For those of us living in the Pacific Northwest, it’s easy to take water for granted. But when your subject is Vancouver, water becomes a way of seeing and depicting the world on canvas.

In a new series of paintings, David Wilson takes for his subjects the natural watery surroundings and rain-soaked city streets of his hometown. Fans of the artist’s work will recognize not just familiar streets and harbours of Vancouver but also motifs like rainy downtown nights. But the paintings move toward a more realistic depiction of scenes than he has evoked in the past—even while relying on memory. Instead of aiming for literal accuracy, he has painted his subjects in a way that suits his vision.

Water, or fluidity, is a pervasive theme that runs through Wilson’s work. In many of his paintings, rain-spattered cabs, penumbras of headlights, and slick, reflective streets embrace the idea of a city in a rainforest. Water is identified either through subject or in the way the paint lies on the surface. Under Wilson’s brush, water becomes a natural kaleidoscope of light and colour infused with what we know and what we think we know, or remember.

“Rain-soaked city streets evoke something entirely visceral,” Wilson says. “So often you find this in the film industry, which goes to great lengths to recreate that saturated-with-rain aesthetic—and for good reason. Those streets reflect so much of ourselves back at us. It’s like peering in a distorted mirror that reminds us of places we inhabit, both imaginary and real.”

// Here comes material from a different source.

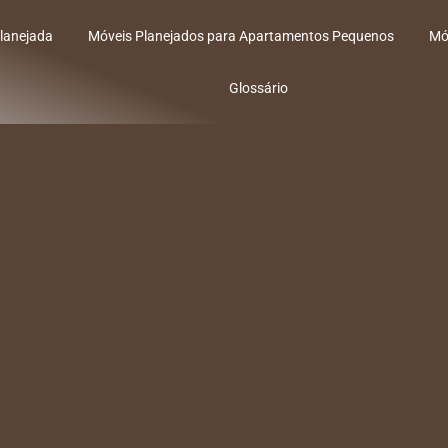
lanejada
Móveis Planejados para Apartamentos Pequenos
Mó
Glossário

Moving away from abstraction, and using representation as a starting point, the new work aligns colour and movement with more realistic depictions of a scene. Smaller and more detailed marks create what appears to be a sharply rendered image but upon closer examination reveals the looseness of the paint. Less interpretation is required, giving the viewer a more immediate and relatable experience.

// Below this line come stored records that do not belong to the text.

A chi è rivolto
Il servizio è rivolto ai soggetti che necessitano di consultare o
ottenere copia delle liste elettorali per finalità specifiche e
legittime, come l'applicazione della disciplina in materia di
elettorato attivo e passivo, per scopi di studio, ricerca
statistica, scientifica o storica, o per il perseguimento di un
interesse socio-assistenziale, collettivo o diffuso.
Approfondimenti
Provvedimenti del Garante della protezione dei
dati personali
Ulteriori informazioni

“The annual precipitation we endure has created a sort of gloomy identity associated with living on the Coast,” Wilson says. “But if one lives here for an extended period of time one can, and often will, develop an affinity for it. The cycle of renewal and growth that we see, as the rain waters the earth and feeds the lakes and rivers, deepens our relationship with the world. The smell of new rain, the scent of the ocean and the fecund soil saturated with moisture inherently tie us to a place that solidifies our identities as West Coasters.”